Now all the signals are generated. But the signal isn't being generated. This is because we have not yet populated the audio buffer with 16 bit audio. This can be done with a simple for loop and math. BUT WAIT A MINUTE! The CH32V203 doesn't have a floating point unit! So instead of using sine to calculate and use software floats, we can instead use a sine look-up-table (LUT). There's a bit of whacky math which determines the best audio_buffer size, but it's really not that interesting.

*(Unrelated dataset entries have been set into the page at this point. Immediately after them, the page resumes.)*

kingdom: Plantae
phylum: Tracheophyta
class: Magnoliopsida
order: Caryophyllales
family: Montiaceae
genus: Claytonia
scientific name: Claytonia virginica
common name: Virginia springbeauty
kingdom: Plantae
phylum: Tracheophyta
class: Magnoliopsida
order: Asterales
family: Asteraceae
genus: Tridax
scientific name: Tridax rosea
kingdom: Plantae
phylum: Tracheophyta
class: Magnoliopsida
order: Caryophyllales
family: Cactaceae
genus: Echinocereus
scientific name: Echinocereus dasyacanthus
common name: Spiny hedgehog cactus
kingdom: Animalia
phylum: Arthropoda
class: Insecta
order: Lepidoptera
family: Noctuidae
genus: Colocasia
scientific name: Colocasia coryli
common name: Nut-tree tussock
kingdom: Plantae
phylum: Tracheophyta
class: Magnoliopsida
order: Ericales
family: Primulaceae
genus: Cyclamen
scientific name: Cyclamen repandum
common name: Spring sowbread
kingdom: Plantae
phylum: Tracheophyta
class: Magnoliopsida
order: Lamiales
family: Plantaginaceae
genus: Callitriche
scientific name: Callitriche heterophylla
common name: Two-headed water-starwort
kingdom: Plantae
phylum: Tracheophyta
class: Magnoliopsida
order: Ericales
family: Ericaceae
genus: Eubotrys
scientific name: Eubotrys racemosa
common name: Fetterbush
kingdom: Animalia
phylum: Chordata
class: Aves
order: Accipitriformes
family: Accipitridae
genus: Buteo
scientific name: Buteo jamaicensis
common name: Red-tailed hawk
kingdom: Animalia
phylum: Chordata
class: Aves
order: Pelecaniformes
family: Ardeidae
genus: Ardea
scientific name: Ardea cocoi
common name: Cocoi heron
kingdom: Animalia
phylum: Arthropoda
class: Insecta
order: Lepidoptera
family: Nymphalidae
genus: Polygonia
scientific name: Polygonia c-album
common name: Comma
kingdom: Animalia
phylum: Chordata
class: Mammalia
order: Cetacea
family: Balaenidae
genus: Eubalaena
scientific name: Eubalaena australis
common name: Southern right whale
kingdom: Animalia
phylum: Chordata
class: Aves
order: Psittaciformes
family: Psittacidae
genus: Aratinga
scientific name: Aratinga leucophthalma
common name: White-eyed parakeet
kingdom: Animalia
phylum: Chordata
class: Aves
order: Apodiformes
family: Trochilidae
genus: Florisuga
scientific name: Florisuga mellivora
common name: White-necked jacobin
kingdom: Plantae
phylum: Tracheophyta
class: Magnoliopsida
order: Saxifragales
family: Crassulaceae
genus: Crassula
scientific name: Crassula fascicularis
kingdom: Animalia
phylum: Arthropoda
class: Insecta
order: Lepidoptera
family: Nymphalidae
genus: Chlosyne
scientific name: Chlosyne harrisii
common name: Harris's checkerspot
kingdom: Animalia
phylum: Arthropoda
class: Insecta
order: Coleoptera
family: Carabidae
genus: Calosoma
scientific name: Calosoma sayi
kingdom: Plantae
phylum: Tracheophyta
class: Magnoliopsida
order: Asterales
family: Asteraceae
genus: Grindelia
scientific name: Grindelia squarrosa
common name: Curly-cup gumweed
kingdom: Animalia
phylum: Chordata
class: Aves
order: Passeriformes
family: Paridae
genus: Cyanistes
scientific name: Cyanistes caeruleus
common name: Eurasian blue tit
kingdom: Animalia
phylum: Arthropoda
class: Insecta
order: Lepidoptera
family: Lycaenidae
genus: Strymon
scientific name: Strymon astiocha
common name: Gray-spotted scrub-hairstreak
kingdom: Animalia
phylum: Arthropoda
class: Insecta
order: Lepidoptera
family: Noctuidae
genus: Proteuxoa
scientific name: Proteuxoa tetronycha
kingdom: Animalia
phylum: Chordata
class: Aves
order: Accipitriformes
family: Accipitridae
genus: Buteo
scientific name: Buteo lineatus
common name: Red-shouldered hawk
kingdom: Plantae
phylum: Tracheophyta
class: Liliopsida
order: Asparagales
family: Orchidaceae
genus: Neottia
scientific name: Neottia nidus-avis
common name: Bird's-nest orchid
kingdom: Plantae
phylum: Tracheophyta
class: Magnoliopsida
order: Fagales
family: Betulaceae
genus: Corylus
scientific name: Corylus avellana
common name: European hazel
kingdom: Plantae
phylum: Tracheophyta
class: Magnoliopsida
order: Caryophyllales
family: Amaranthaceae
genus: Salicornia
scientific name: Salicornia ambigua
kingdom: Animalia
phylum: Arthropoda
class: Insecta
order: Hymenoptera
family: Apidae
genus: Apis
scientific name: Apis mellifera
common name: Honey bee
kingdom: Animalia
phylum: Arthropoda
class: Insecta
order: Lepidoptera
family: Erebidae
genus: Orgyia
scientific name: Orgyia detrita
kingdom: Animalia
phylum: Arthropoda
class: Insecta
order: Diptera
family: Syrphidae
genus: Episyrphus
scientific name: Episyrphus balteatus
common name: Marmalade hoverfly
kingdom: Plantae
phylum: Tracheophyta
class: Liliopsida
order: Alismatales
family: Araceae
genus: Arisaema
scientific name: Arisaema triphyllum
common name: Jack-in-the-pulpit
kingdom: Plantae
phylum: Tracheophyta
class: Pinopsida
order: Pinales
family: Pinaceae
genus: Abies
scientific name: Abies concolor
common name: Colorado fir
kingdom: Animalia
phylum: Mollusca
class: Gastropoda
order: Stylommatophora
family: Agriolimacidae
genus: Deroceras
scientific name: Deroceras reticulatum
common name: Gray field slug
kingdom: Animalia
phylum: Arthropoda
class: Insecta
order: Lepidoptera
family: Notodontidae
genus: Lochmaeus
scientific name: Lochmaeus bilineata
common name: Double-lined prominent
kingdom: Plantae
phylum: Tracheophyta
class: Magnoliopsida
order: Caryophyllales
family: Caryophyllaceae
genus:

You can check out the math here

/*
 * Integer based rounding
 * Not fast, but good enough
 */
uint32_t iround(uint32_t num, uint32_t den) {
    return num % den < den>>1 ? num/den : num/den+1;
}

volatile uint16_t freq = 9500;
/*
 * Put the sounds into the buffer thing
 */
void update_dma_buffer(void) {

	// Get the decimal to be smaller by multiplying it by this value
	// the "factored" portion
	// See math here https://www.desmos.com/calculator/kenuknb777
	// Better solution: Find the number that minimizes the decimal instead of arbitrarily multiplying SAMPLES
    // Also better: rounding > floor
	uint32_t factored = iround(freq*3000, (RATE<<1));

    // Create factored_buffer size
    uint32_t factored_buf = iround((RATE<<1) * factored, freq);

    // Debug
    printf("%lu\n", factored);
    printf("%lu\n", factored_buf);

    // Fill Buffer until factored_buffer size
    for(int i=0;i<factored_buf;i++) {
        // TODO: Fix issue misalignment part 2
        // NOTE: This shouldn't happen according to calculations. Will figure out later issue occuring at 9500Hz
        // NOTE: Issue happens at beginning and end of buffer and each time it loops
        // HACK: Issue doesn't seem to appear if using "max" buffer size of 3000 
        // SAMPLES: 2*PI essentially
        // factored: skip this much through the LUT
        // factored_buf: size of buffer factored
        audio_buffer[i] = sine_lut[iround(i*factored*SAMPLES,factored_buf)%4096];
    }

    DMA1_Channel3->CFGR &= ~DMA_CFGR3_EN;
    DMA1_Channel3->CNTR = factored_buf;
    DMA1_Channel3->CFGR |= DMA_CFGR3_EN;
}

Why?

I want to make a portable synth, inspired off the HiChord portable synth. However, I want to make it out of affordable parts because SURELY it doesn't cost $300 (cost of a HiChord) to make. Going back, I might retry implementing the R2R method if I have the right resistors on hand.